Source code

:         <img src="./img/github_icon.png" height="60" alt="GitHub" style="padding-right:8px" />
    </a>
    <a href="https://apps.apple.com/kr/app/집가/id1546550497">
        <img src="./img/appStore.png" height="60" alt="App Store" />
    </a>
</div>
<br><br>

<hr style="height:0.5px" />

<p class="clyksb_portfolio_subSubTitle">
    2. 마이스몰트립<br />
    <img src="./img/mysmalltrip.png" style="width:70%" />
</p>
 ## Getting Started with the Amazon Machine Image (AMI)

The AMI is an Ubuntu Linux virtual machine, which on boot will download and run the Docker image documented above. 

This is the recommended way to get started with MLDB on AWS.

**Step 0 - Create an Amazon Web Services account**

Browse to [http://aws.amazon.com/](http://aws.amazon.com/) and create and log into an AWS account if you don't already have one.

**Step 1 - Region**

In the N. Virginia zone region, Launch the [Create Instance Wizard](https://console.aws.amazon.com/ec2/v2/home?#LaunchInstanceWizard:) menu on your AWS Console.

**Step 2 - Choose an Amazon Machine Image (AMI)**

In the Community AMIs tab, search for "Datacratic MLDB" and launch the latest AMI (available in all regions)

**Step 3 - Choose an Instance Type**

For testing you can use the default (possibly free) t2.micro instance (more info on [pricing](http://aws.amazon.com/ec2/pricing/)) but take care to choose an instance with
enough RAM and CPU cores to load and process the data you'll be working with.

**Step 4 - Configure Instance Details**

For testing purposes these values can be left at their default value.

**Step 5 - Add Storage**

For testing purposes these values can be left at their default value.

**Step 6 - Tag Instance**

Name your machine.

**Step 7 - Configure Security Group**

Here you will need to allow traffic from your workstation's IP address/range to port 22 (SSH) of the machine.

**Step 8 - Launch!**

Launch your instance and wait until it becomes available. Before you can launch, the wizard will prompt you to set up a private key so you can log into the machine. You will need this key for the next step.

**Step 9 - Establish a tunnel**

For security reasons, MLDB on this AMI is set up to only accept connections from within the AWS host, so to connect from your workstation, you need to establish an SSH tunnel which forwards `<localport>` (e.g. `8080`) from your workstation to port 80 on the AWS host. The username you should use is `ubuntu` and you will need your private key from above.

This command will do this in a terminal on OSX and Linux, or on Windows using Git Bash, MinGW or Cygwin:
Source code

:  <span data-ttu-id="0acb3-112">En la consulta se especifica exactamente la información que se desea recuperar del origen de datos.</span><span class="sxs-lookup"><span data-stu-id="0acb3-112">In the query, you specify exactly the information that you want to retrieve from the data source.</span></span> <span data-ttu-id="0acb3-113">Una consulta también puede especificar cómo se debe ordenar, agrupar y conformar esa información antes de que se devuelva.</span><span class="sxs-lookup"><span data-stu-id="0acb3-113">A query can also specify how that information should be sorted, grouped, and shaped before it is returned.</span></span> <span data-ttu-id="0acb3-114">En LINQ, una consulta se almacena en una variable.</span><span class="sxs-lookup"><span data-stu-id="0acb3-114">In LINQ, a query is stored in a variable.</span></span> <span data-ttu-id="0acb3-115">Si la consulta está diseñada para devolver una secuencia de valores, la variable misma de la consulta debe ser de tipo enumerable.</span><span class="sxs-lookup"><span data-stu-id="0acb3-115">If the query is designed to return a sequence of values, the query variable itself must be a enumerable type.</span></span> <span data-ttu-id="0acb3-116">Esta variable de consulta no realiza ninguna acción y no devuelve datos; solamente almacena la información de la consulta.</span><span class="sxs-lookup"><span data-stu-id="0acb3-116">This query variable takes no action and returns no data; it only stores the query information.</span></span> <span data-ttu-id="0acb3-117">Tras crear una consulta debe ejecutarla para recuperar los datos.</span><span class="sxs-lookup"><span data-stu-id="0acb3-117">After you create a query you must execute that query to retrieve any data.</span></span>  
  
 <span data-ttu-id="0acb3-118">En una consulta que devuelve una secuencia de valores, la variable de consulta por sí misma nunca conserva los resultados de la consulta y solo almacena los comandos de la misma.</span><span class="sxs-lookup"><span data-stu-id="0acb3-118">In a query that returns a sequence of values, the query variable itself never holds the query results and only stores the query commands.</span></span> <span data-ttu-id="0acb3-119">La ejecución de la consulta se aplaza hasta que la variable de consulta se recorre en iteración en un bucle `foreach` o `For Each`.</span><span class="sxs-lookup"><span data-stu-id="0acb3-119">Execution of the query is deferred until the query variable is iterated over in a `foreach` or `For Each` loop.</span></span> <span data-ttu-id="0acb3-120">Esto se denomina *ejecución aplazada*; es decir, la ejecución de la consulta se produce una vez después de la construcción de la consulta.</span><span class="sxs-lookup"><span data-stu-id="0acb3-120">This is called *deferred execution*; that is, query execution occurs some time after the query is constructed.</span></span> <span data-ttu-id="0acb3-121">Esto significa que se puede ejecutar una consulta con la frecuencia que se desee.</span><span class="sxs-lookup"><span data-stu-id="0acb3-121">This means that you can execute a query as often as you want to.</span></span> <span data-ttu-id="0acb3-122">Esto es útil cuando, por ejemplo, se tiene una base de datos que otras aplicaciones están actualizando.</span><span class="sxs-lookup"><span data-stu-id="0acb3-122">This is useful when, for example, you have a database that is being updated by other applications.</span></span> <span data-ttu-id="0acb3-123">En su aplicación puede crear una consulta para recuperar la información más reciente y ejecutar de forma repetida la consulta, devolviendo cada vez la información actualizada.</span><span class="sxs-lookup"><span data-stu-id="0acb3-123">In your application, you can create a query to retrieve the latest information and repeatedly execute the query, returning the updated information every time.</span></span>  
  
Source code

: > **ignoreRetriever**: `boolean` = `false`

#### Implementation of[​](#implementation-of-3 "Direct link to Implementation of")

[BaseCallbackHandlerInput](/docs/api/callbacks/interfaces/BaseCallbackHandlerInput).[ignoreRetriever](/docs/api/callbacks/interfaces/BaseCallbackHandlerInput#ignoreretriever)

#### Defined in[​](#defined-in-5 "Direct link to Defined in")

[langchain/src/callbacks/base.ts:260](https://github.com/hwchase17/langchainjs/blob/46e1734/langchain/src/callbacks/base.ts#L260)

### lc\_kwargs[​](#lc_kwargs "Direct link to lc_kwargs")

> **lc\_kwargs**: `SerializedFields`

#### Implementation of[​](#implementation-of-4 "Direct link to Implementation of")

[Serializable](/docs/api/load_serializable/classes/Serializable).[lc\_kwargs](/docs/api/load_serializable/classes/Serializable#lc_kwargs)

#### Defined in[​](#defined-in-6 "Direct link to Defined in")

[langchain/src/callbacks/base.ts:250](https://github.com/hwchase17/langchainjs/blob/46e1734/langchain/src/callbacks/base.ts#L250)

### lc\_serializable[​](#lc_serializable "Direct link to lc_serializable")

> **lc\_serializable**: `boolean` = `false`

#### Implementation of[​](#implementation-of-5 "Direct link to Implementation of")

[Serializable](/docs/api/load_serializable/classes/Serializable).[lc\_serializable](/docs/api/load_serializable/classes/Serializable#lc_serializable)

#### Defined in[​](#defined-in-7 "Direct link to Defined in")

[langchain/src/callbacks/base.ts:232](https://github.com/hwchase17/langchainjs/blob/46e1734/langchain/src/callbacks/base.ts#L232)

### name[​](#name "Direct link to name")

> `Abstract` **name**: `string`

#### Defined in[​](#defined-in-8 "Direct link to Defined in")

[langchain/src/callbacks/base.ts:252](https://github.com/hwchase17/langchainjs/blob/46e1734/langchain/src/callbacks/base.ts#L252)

========

WORK INSTRUCTIONS: Reproduce the whole listing word for word.

EXERCISE ANSWER:
Source code

:         <img src="./img/github_icon.png" height="60" alt="GitHub" style="padding-right:8px" />
    </a>
    <a href="https://apps.apple.com/kr/app/집가/id1546550497">
        <img src="./img/appStore.png" height="60" alt="App Store" />
    </a>
</div>
<br><br>

<hr style="height:0.5px" />

<p class="clyksb_portfolio_subSubTitle">
    2. 마이스몰트립<br />
    <img src="./img/mysmalltrip.png" style="width:70%" />
</p>
 ## Getting Started with the Amazon Machine Image (AMI)

The AMI is an Ubuntu Linux virtual machine, which on boot will download and run the Docker image documented above. 

This is the recommended way to get started with MLDB on AWS.

**Step 0 - Create an Amazon Web Services account**

Browse to [http://aws.amazon.com/](http://aws.amazon.com/) and create and log into an AWS account if you don't already have one.

**Step 1 - Region**

In the N. Virginia zone region, Launch the [Create Instance Wizard](https://console.aws.amazon.com/ec2/v2/home?#LaunchInstanceWizard:) menu on your AWS Console.

**Step 2 - Choose an Amazon Machine Image (AMI)**

In the Community AMIs tab, search for "Datacratic MLDB" and launch the latest AMI (available in all regions)

**Step 3 - Choose an Instance Type**

For testing you can use the default (possibly free) t2.micro instance (more info on [pricing](http://aws.amazon.com/ec2/pricing/)) but take care to choose an instance with
enough RAM and CPU cores to load and process the data you'll be working with.

**Step 4 - Configure Instance Details**

For testing purposes these values can be left at their default value.

**Step 5 - Add Storage**

For testing purposes these values can be left at their default value.

**Step 6 - Tag Instance**

Name your machine.

**Step 7 - Configure Security Group**

Here you will need to allow traffic from your workstation's IP address/range to port 22 (SSH) of the machine.

**Step 8 - Launch!**

Launch your instance and wait until it becomes available. Before you can launch, the wizard will prompt you to set up a private key so you can log into the machine. You will need this key for the next step.

**Step 9 - Establish a tunnel**

For security reasons, MLDB on this AMI is set up to only accept connections from within the AWS host, so to connect from your workstation, you need to establish an SSH tunnel which forwards `<localport>` (e.g. `8080`) from your workstation to port 80 on the AWS host. The username you should use is `ubuntu` and you will need your private key from above.

This command will do this in a terminal on OSX and Linux, or on Windows using Git Bash, MinGW or Cygwin:
Source code

:  <span data-ttu-id="0acb3-112">En la consulta se especifica exactamente la información que se desea recuperar del origen de datos.</span><span class="sxs-lookup"><span data-stu-id="0acb3-112">In the query, you specify exactly the information that you want to retrieve from the data source.</span></span> <span data-ttu-id="0acb3-113">Una consulta también puede especificar cómo se debe ordenar, agrupar y conformar esa información antes de que se devuelva.</span><span class="sxs-lookup"><span data-stu-id="0acb3-113">A query can also specify how that information should be sorted, grouped, and shaped before it is returned.</span></span> <span data-ttu-id="0acb3-114">En LINQ, una consulta se almacena en una variable.</span><span class="sxs-lookup"><span data-stu-id="0acb3-114">In LINQ, a query is stored in a variable.</span></span> <span data-ttu-id="0acb3-115">Si la consulta está diseñada para devolver una secuencia de valores, la variable misma de la consulta debe ser de tipo enumerable.</span><span class="sxs-lookup"><span data-stu-id="0acb3-115">If the query is designed to return a sequence of values, the query variable itself must be a enumerable type.</span></span> <span data-ttu-id="0acb3-116">Esta variable de consulta no realiza ninguna acción y no devuelve datos; solamente almacena la información de la consulta.</span><span class="sxs-lookup"><span data-stu-id="0acb3-116">This query variable takes no action and returns no data; it only stores the query information.</span></span> <span data-ttu-id="0acb3-117">Tras crear una consulta debe ejecutarla para recuperar los datos.</span><span class="sxs-lookup"><span data-stu-id="0acb3-117">After you create a query you must execute that query to retrieve any data.</span></span>  
  
 <span data-ttu-id="0acb3-118">En una consulta que devuelve una secuencia de valores, la variable de consulta por sí misma nunca conserva los resultados de la consulta y solo almacena los comandos de la misma.</span><span class="sxs-lookup"><span data-stu-id="0acb3-118">In a query that returns a sequence of values, the query variable itself never holds the query results and only stores the query commands.</span></span> <span data-ttu-id="0acb3-119">La ejecución de la consulta se aplaza hasta que la variable de consulta se recorre en iteración en un bucle `foreach` o `For Each`.</span><span class="sxs-lookup"><span data-stu-id="0acb3-119">Execution of the query is deferred until the query variable is iterated over in a `foreach` or `For Each` loop.</span></span> <span data-ttu-id="0acb3-120">Esto se denomina *ejecución aplazada*; es decir, la ejecución de la consulta se produce una vez después de la construcción de la consulta.</span><span class="sxs-lookup"><span data-stu-id="0acb3-120">This is called *deferred execution*; that is, query execution occurs some time after the query is constructed.</span></span> <span data-ttu-id="0acb3-121">Esto significa que se puede ejecutar una consulta con la frecuencia que se desee.</span><span class="sxs-lookup"><span data-stu-id="0acb3-121">This means that you can execute a query as often as you want to.</span></span> <span data-ttu-id="0acb3-122">Esto es útil cuando, por ejemplo, se tiene una base de datos que otras aplicaciones están actualizando.</span><span class="sxs-lookup"><span data-stu-id="0acb3-122">This is useful when, for example, you have a database that is being updated by other applications.</span></span> <span data-ttu-id="0acb3-123">En su aplicación puede crear una consulta para recuperar la información más reciente y ejecutar de forma repetida la consulta, devolviendo cada vez la información actualizada.</span><span class="sxs-lookup"><span data-stu-id="0acb3-123">In your application, you can create a query to retrieve the latest information and repeatedly execute the query, returning the updated information every time.</span></span>  
  
Source code

: > **ignoreRetriever**: `boolean` = `false`

#### Implementation of[​](#implementation-of-3 "Direct link to Implementation of")

[BaseCallbackHandlerInput](/docs/api/callbacks/interfaces/BaseCallbackHandlerInput).[ignoreRetriever](/docs/api/callbacks/interfaces/BaseCallbackHandlerInput#ignoreretriever)

#### Defined in[​](#defined-in-5 "Direct link to Defined in")

[langchain/src/callbacks/base.ts:260](https://github.com/hwchase17/langchainjs/blob/46e1734/langchain/src/callbacks/base.ts#L260)

### lc\_kwargs[​](#lc_kwargs "Direct link to lc_kwargs")

> **lc\_kwargs**: `SerializedFields`

#### Implementation of[​](#implementation-of-4 "Direct link to Implementation of")

[Serializable](/docs/api/load_serializable/classes/Serializable).[lc\_kwargs](/docs/api/load_serializable/classes/Serializable#lc_kwargs)

#### Defined in[​](#defined-in-6 "Direct link to Defined in")

[langchain/src/callbacks/base.ts:250](https://github.com/hwchase17/langchainjs/blob/46e1734/langchain/src/callbacks/base.ts#L250)

### lc\_serializable[​](#lc_serializable "Direct link to lc_serializable")

> **lc\_serializable**: `boolean` = `false`

#### Implementation of[​](#implementation-of-5 "Direct link to Implementation of")

[Serializable](/docs/api/load_serializable/classes/Serializable).[lc\_serializable](/docs/api/load_serializable/classes/Serializable#lc_serializable)

#### Defined in[​](#defined-in-7 "Direct link to Defined in")

[langchain/src/callbacks/base.ts:232](https://github.com/hwchase17/langchainjs/blob/46e1734/langchain/src/callbacks/base.ts#L232)

### name[​](#name "Direct link to name")

> `Abstract` **name**: `string`

#### Defined in[​](#defined-in-8 "Direct link to Defined in")

[langchain/src/callbacks/base.ts:252](https://github.com/hwchase17/langchainjs/blob/46e1734/langchain/src/callbacks/base.ts#L252)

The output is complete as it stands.